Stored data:
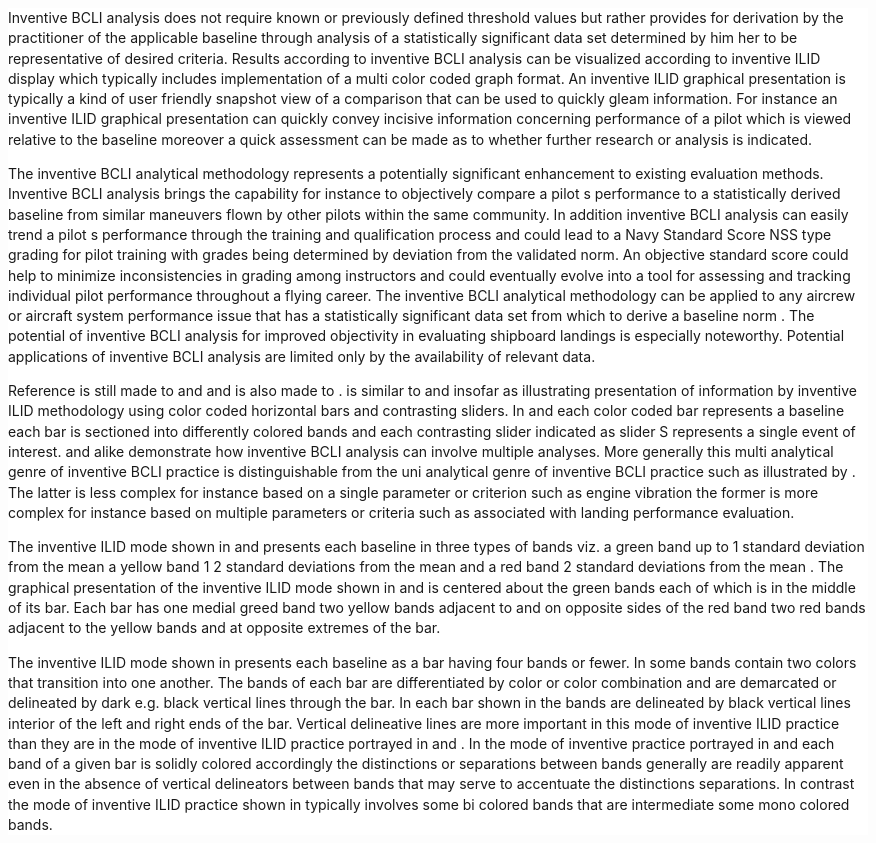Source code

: Inventive BCLI analysis does not require known or previously defined threshold values but rather provides for derivation by the practitioner of the applicable baseline through analysis of a statistically significant data set determined by him her to be representative of desired criteria. Results according to inventive BCLI analysis can be visualized according to inventive ILID display which typically includes implementation of a multi color coded graph format. An inventive ILID graphical presentation is typically a kind of user friendly snapshot view of a comparison that can be used to quickly gleam information. For instance an inventive ILID graphical presentation can quickly convey incisive information concerning performance of a pilot which is viewed relative to the baseline moreover a quick assessment can be made as to whether further research or analysis is indicated.

The inventive BCLI analytical methodology represents a potentially significant enhancement to existing evaluation methods. Inventive BCLI analysis brings the capability for instance to objectively compare a pilot s performance to a statistically derived baseline from similar maneuvers flown by other pilots within the same community. In addition inventive BCLI analysis can easily trend a pilot s performance through the training and qualification process and could lead to a Navy Standard Score NSS type grading for pilot training with grades being determined by deviation from the validated norm. An objective standard score could help to minimize inconsistencies in grading among instructors and could eventually evolve into a tool for assessing and tracking individual pilot performance throughout a flying career. The inventive BCLI analytical methodology can be applied to any aircrew or aircraft system performance issue that has a statistically significant data set from which to derive a baseline norm . The potential of inventive BCLI analysis for improved objectivity in evaluating shipboard landings is especially noteworthy. Potential applications of inventive BCLI analysis are limited only by the availability of relevant data.

Reference is still made to and and is also made to . is similar to and insofar as illustrating presentation of information by inventive ILID methodology using color coded horizontal bars and contrasting sliders. In and each color coded bar represents a baseline each bar is sectioned into differently colored bands and each contrasting slider indicated as slider S represents a single event of interest. and alike demonstrate how inventive BCLI analysis can involve multiple analyses. More generally this multi analytical genre of inventive BCLI practice is distinguishable from the uni analytical genre of inventive BCLI practice such as illustrated by . The latter is less complex for instance based on a single parameter or criterion such as engine vibration the former is more complex for instance based on multiple parameters or criteria such as associated with landing performance evaluation.

The inventive ILID mode shown in and presents each baseline in three types of bands viz. a green band up to 1 standard deviation from the mean a yellow band 1 2 standard deviations from the mean and a red band 2 standard deviations from the mean . The graphical presentation of the inventive ILID mode shown in and is centered about the green bands each of which is in the middle of its bar. Each bar has one medial greed band two yellow bands adjacent to and on opposite sides of the red band two red bands adjacent to the yellow bands and at opposite extremes of the bar.

The inventive ILID mode shown in presents each baseline as a bar having four bands or fewer. In some bands contain two colors that transition into one another. The bands of each bar are differentiated by color or color combination and are demarcated or delineated by dark e.g. black vertical lines through the bar. In each bar shown in the bands are delineated by black vertical lines interior of the left and right ends of the bar. Vertical delineative lines are more important in this mode of inventive ILID practice than they are in the mode of inventive ILID practice portrayed in and . In the mode of inventive practice portrayed in and each band of a given bar is solidly colored accordingly the distinctions or separations between bands generally are readily apparent even in the absence of vertical delineators between bands that may serve to accentuate the distinctions separations. In contrast the mode of inventive ILID practice shown in typically involves some bi colored bands that are intermediate some mono colored bands.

WHAT YOU WILL DO: Select each line in the entries that contains the word "some", matching its case exactly.

WRITTEN ANSWER:
The inventive ILID mode shown in presents each baseline as a bar having four bands or fewer. In some bands contain two colors that transition into one another. The bands of each bar are differentiated by color or color combination and are demarcated or delineated by dark e.g. black vertical lines through the bar. In each bar shown in the bands are delineated by black vertical lines interior of the left and right ends of the bar. Vertical delineative lines are more important in this mode of inventive ILID practice than they are in the mode of inventive ILID practice portrayed in and . In the mode of inventive practice portrayed in and each band of a given bar is solidly colored accordingly the distinctions or separations between bands generally are readily apparent even in the absence of vertical delineators between bands that may serve to accentuate the distinctions separations. In contrast the mode of inventive ILID practice shown in typically involves some bi colored bands that are intermediate some mono colored bands.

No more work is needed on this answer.